MADEMOISELLE DE LESPINASSE. – Où ?

 

BORDEU – Où ? au trépan de La Peyronie… Voilà bien, je crois, ce que vous me demandiez, l’exemple d’un homme qui vécut et mourut alternativement… Mais il y a mieux.

 

MADEMOISELLE DE LESPINASSE – Et qu’est-ce que ce peut être?

 

BORDEU – La fable de Castor et Pollux réalisée ; deux enfants dont la vie de l’un était aussitôt suivie de la mort de l’autre, et la vie de celui-ci aussitôt suivie de la mort du premier.

 

MADEMOISELLE DE LESPINASSE – Oh ! le bon conte. Et cela dura-t-il longtemps?

 

BORDEU – La durée de cette existence fut de deux jours qu’ils se partagèrent également et à différentes reprises, en sorte que chacun eut pour sa part un jour de vie et un jour de mort.

 

MADEMOISELLE DE LESPINASSE – Je crains, docteur, que vous n’abusiez un peu de ma crédulité.

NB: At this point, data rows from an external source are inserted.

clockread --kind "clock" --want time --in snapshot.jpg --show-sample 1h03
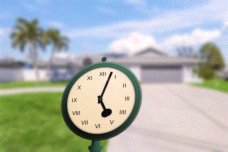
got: 5h03
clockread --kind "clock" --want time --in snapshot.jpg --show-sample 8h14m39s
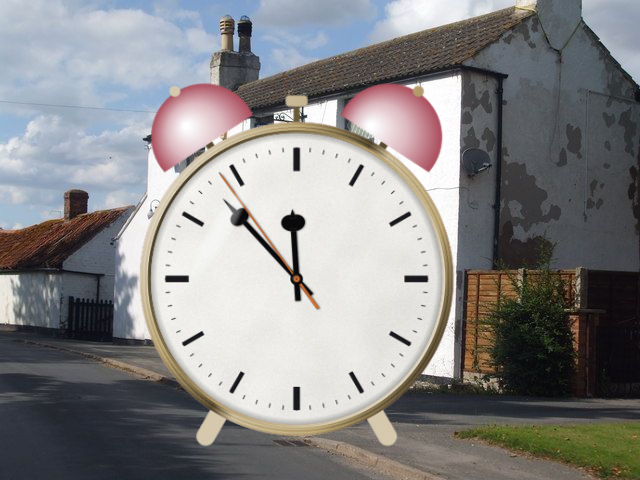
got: 11h52m54s
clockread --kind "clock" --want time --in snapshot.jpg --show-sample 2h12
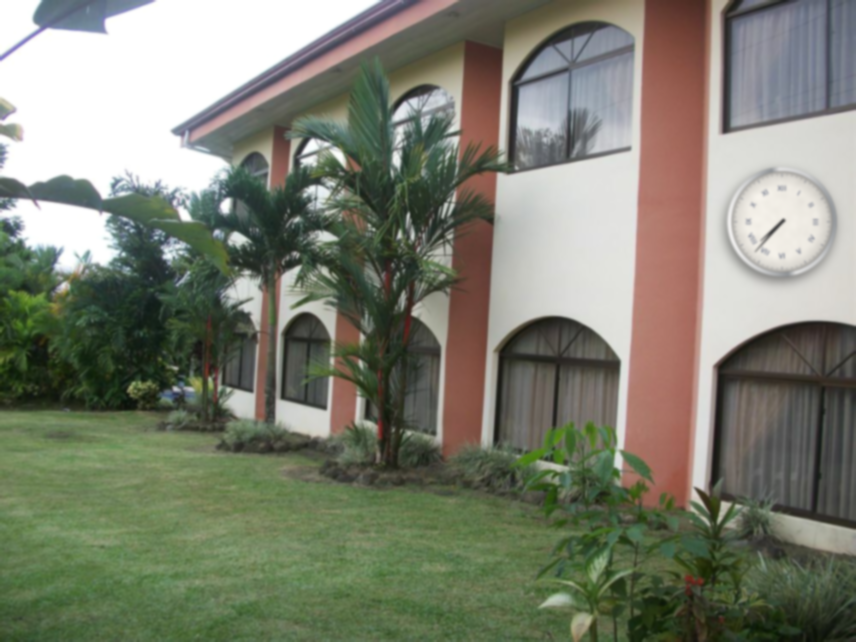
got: 7h37
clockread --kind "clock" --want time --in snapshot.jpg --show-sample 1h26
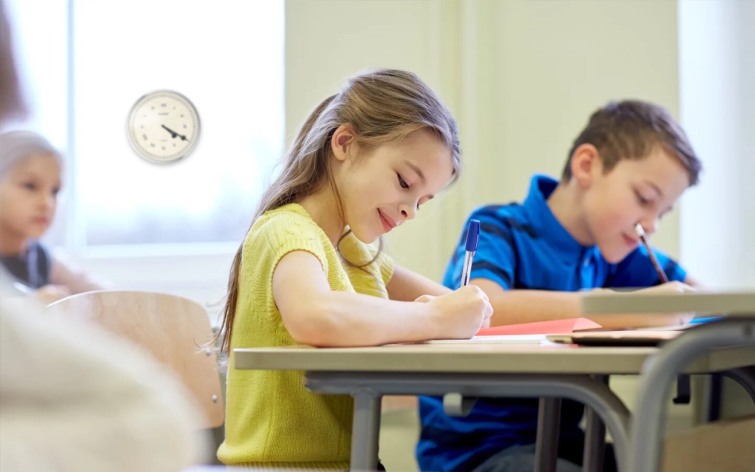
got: 4h20
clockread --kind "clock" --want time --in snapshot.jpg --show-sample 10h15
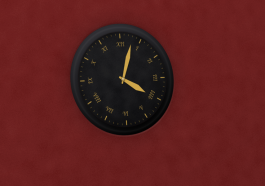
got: 4h03
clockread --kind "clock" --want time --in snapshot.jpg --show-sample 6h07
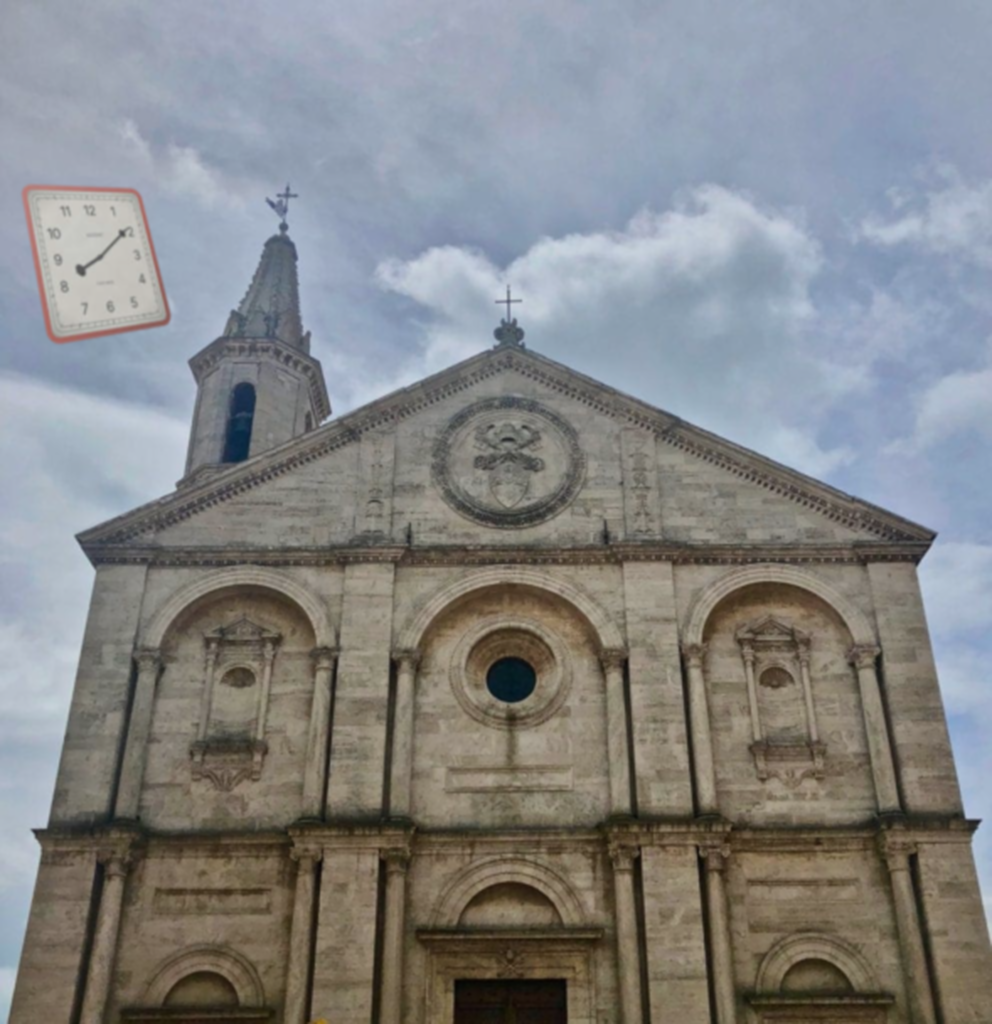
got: 8h09
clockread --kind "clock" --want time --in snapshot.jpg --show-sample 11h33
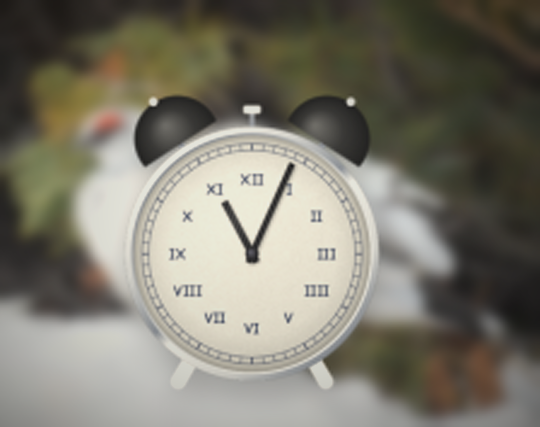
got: 11h04
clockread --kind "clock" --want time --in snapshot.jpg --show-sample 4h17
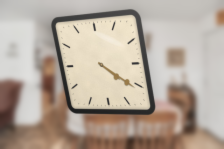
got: 4h21
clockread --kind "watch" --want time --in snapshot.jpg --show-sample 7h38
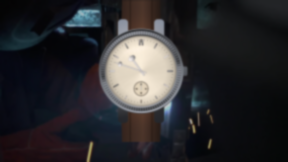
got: 10h48
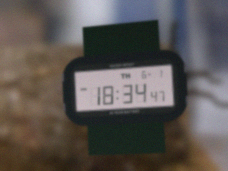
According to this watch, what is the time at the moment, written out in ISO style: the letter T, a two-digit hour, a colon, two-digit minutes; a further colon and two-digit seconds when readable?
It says T18:34
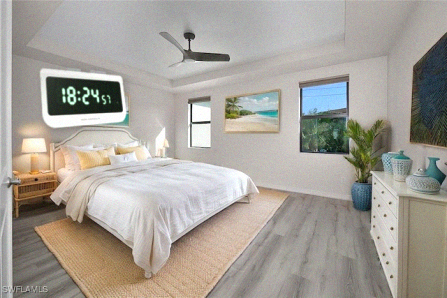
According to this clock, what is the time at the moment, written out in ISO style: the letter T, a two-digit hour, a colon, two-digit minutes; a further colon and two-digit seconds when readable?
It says T18:24:57
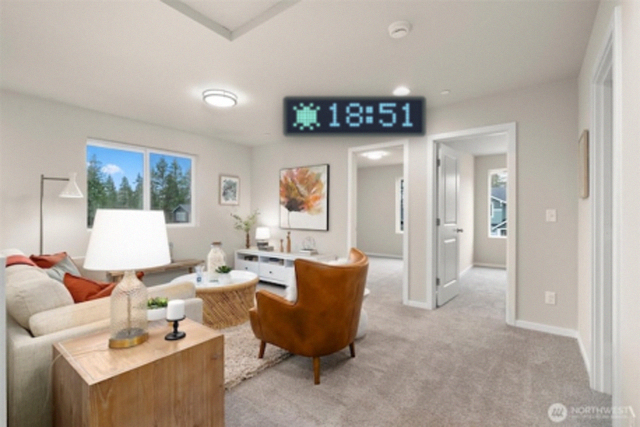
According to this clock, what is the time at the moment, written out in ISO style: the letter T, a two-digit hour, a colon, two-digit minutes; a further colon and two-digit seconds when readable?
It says T18:51
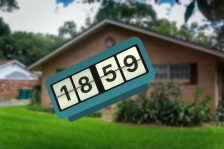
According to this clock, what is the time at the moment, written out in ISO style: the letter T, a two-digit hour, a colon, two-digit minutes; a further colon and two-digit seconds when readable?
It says T18:59
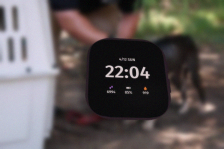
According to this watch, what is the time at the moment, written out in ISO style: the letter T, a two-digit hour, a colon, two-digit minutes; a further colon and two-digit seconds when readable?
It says T22:04
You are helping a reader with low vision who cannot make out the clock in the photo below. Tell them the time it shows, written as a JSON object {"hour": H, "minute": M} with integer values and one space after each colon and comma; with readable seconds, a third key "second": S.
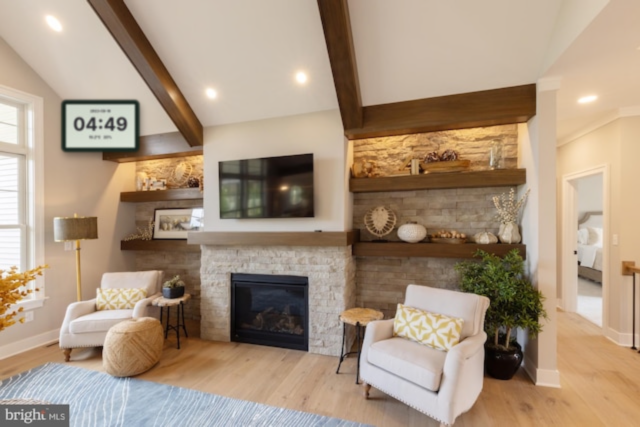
{"hour": 4, "minute": 49}
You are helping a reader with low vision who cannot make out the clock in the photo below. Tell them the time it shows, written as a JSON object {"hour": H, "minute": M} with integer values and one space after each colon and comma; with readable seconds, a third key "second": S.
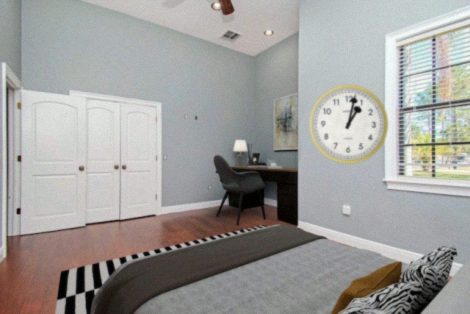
{"hour": 1, "minute": 2}
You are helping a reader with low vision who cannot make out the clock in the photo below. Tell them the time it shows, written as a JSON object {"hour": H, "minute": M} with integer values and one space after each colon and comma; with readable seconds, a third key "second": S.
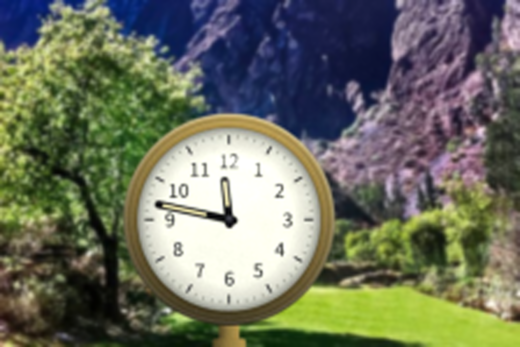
{"hour": 11, "minute": 47}
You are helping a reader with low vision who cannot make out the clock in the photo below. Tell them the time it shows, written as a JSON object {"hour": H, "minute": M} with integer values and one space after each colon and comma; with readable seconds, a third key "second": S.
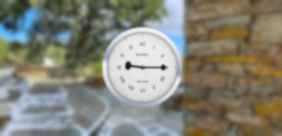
{"hour": 9, "minute": 15}
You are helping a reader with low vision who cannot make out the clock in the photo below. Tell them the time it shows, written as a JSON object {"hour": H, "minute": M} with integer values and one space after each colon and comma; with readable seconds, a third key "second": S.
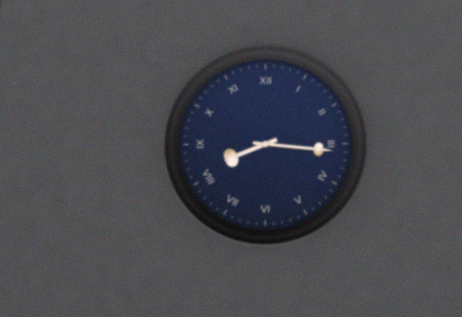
{"hour": 8, "minute": 16}
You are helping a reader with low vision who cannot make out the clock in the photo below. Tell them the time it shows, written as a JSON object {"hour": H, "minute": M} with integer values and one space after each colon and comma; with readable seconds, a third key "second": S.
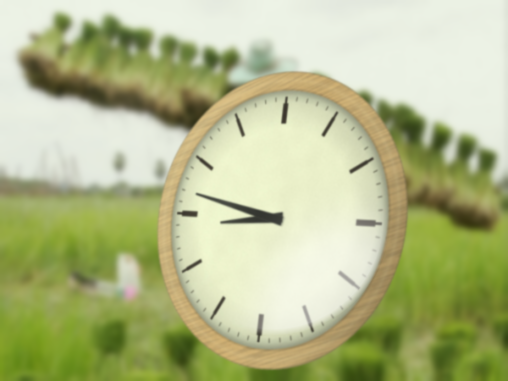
{"hour": 8, "minute": 47}
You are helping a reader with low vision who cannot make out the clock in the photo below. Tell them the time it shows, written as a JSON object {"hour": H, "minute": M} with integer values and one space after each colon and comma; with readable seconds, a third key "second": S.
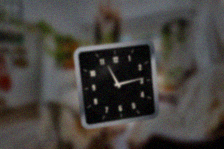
{"hour": 11, "minute": 14}
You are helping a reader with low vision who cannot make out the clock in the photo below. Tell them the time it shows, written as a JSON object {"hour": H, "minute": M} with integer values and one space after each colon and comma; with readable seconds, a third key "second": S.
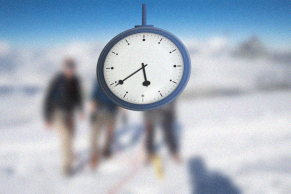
{"hour": 5, "minute": 39}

Prenez-y garde, si vous me trompez une fois, je ne vous croirai plus.

 

BORDEU – Lisez-vous quelquefois la Gazette de France?

 

MADEMOISELLE DE LESPINASSE. – Jamais, quoique ce soit le chef-d’œuvre de deux hommes d’esprit .

 

BORDEU. – Faites-vous prêter la feuille du 4 de ce mois de septembre, et vous verrez qu’à Rabastens, diocèse d’Albi, deux filles naquirent dos à dos, unies par leurs dernières vertèbres lombaires, leurs fesses et la région hypogastrique . L’on ne pouvait tenir l’une debout que l’autre n’eût la tête en bas. Couchées, elles se regardaient; leurs cuisses étaient fléchies entre leurs troncs, et leurs jambes élevées; sur le milieu de la ligne circulaire commune qui les attachait par leurs hypogastres on discernait leur sexe, et entre la cuisse droite de l’une qui correspondait à la cuisse gauche de sa sœur, dans une cavité il y avait un petit anus par lequel s’écoulait le méconium.

 

MADEMOISELLE DE LESPINASSE – Voilà une espèce assez bizarre.

 

BORDEU – Elles prirent du lait qu’on leur donna dans une cuiller. Elles vécurent douze heures comme je vous l’ai dit, l’une tombant en défaillance lorsque l’autre en sortait, l’une morte tandis que l’autre vivait. La première défaillance de l’une et la première vie de l’autre fut de quatre heures ; les défaillances et les retours alternatifs à la vie qui succédèrent furent moins longs ; elles expirèrent dans le même instant. […].

 

[…]

 

MADEMOISELLE DE LESPINASSE. – Et voilà deux âmes liées.

 

BORDEU – Un animal avec le principe de deux sens et de deux consciences.

 

MADEMOISELLE DE LESPINASSE – N’ayant cependant dans le même moment que la jouissance d’une seule ; mais qui sait ce qui serait arrivé si cet animal eût vécu?

 

BORDEU – Quelle sorte de correspondance l’expérience de tous les moments de la vie, la plus forte des habitudes qu’on puisse imaginer, aurait établie entre ces deux cerveaux?

 

MADEMOISELLE DE LESPINASSE. – Des sens doubles, une mémoire double, une imagination double, une double application, la moitié d’un être qui observe, lit, médite, tandis que son autre moitié repose : cette moitié-ci reprenant les mêmes fonctions, quand sa compagne est lasse ; la vie doublée d’un être doublé.

 

BORDEU – Cela est possible ; et la nature amenant avec le temps tout ce qui est possible, elle formera quelque étrange composé.

 

MADEMOISELLE DE LESPINASSE. – Que nous serions pauvres en comparaison d’un pareil être !

 

BORDEU – Et pourquoi ? Il y a déjà tant d’incertitudes, de contradictions, de folies dans un entendement simple, que je ne sais plus ce que cela deviendrait avec un entendement double… Mais il est dix heures et demie, et j’entends du faubourg jusqu’ici un malade qui m’appelle.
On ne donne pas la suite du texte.